(EXERCISE INPUTS Opens)

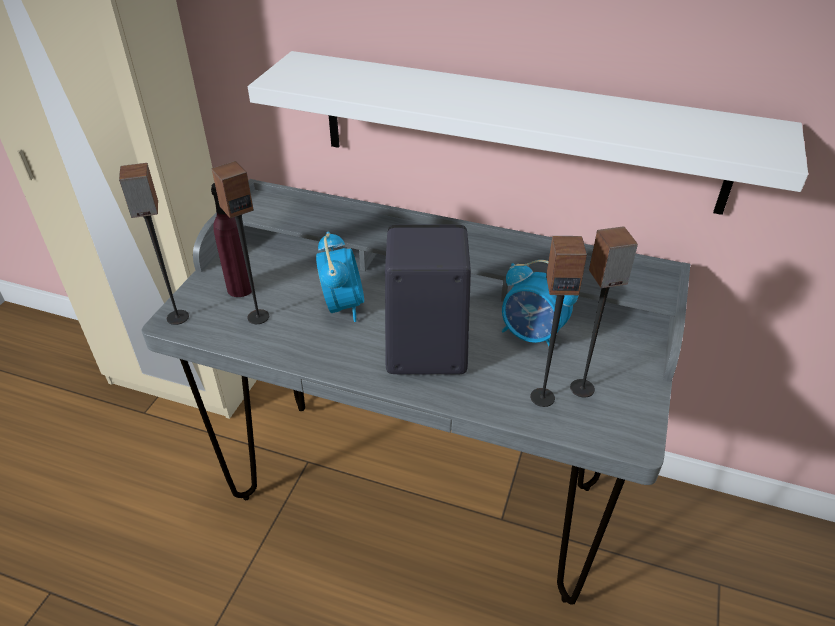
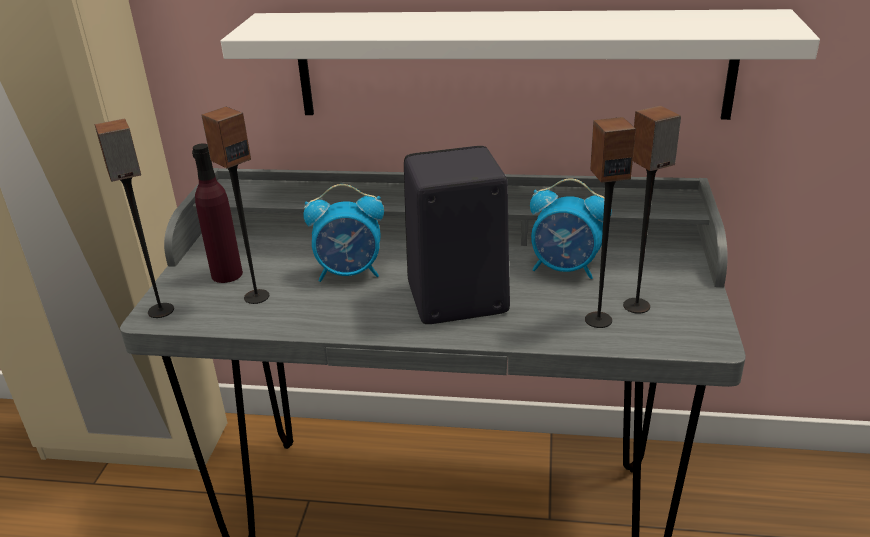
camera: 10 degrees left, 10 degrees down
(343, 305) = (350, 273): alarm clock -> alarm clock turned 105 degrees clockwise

(EXERCISE INPUTS Closes)
(EXERCISE INPUTS Opens)

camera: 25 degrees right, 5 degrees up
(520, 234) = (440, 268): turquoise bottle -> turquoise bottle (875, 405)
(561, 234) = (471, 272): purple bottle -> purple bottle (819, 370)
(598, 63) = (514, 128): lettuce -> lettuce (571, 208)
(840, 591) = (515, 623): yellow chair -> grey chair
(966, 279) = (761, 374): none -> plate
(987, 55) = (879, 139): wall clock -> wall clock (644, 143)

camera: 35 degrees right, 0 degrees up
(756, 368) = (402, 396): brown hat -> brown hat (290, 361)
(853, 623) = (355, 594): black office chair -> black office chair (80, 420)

(EXERCISE INPUTS Closes)
(EXERCISE INPUTS Opens)

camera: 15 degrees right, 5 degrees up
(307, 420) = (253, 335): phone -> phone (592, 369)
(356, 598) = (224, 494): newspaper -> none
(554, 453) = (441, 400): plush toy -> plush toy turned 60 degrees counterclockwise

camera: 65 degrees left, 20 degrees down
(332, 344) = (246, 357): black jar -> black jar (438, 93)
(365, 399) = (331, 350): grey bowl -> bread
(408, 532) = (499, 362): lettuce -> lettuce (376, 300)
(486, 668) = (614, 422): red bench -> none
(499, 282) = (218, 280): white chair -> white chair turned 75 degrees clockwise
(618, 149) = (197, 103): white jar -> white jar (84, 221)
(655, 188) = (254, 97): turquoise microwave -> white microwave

(EXERCISE INPUTS Closes)

» GOAL OF THE EXERCISE: In the entries above, count every line containing the word "white". Write only the total.

» RESULT: 3